I’m having some difficulty using the stream directive in 1.9. I may be
using it wrong, so please correct me if this is incorrect or not
possible.
stream {
server {
listen 1520;
server_name customhost.example.com
proxy_pass db;
}
upstream db {
server 10.100.0.104:1523;
}
}
I have multiple host names (server_name s) that I want to hit 1520 and
be
proxied to different upstream dbs. I have a second stream context with
a
different server_name and different upstream db. I can’t get this to
work.
I think I’m missing something. How would I accomplish this? ultimate
goal:
reverse proxy a database connection based on host name.
Posted at Nginx Forum:
On Tue, May 26, 2015 at 06:47:19PM -0400, sentinel21 wrote:
Hi there,
I’m having some difficulty using the stream directive in 1.9. I may be
using it wrong, so please correct me if this is incorrect or not possible.
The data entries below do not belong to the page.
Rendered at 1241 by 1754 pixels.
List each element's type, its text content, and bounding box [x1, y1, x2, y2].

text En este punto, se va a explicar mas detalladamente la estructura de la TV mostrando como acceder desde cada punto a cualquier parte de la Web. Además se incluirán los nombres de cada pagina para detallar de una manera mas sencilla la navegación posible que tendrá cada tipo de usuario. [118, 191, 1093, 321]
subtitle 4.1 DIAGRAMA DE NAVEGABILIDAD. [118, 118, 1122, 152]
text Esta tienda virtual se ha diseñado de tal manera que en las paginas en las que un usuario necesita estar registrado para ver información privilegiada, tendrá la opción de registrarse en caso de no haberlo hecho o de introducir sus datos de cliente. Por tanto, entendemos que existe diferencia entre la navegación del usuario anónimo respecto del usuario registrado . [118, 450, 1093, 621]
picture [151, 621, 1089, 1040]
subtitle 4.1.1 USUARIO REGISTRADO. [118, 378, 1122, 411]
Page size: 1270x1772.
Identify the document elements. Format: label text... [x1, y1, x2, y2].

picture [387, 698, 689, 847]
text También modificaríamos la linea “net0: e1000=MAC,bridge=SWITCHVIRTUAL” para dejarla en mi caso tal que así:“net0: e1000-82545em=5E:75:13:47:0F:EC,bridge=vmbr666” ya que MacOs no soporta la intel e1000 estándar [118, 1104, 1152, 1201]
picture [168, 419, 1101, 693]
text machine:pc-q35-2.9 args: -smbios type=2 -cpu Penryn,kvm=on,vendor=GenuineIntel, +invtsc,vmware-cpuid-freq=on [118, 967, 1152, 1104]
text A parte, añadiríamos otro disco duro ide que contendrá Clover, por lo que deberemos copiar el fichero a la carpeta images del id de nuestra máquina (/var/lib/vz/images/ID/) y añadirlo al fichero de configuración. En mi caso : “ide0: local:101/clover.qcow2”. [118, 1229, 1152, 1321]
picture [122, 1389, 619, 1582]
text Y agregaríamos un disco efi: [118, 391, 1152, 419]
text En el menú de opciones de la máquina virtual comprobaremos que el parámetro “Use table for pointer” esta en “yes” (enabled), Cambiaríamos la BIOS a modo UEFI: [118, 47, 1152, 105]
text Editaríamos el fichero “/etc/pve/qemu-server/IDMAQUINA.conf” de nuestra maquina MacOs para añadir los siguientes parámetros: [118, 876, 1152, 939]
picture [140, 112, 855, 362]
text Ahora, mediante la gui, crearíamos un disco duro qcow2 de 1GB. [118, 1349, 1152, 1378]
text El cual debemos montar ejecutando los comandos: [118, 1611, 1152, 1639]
A connection comes to an ip:port.
A http connection includes a specific host name in a well-known place
in the request.
An arbitrary tcp connection does not.
stream {
server {
listen 1520;
Untested, but: listen on ip1:1520 here, and ip2:1520 in the next
server block; then have the different host names resolve to different
ip addresses.
I have multiple host names (server_name s) that I want to hit 1520 and be
proxied to different upstream dbs. I have a second stream context with a
different server_name and different upstream db. I can’t get this to work.
I think I’m missing something. How would I accomplish this? ultimate goal:
reverse proxy a database connection based on host name.
I can’t see any other way to achieve what you want, for a generic tcp
forwarder.
hostname is irrelevant - all nginx sees is the ip:port connected to.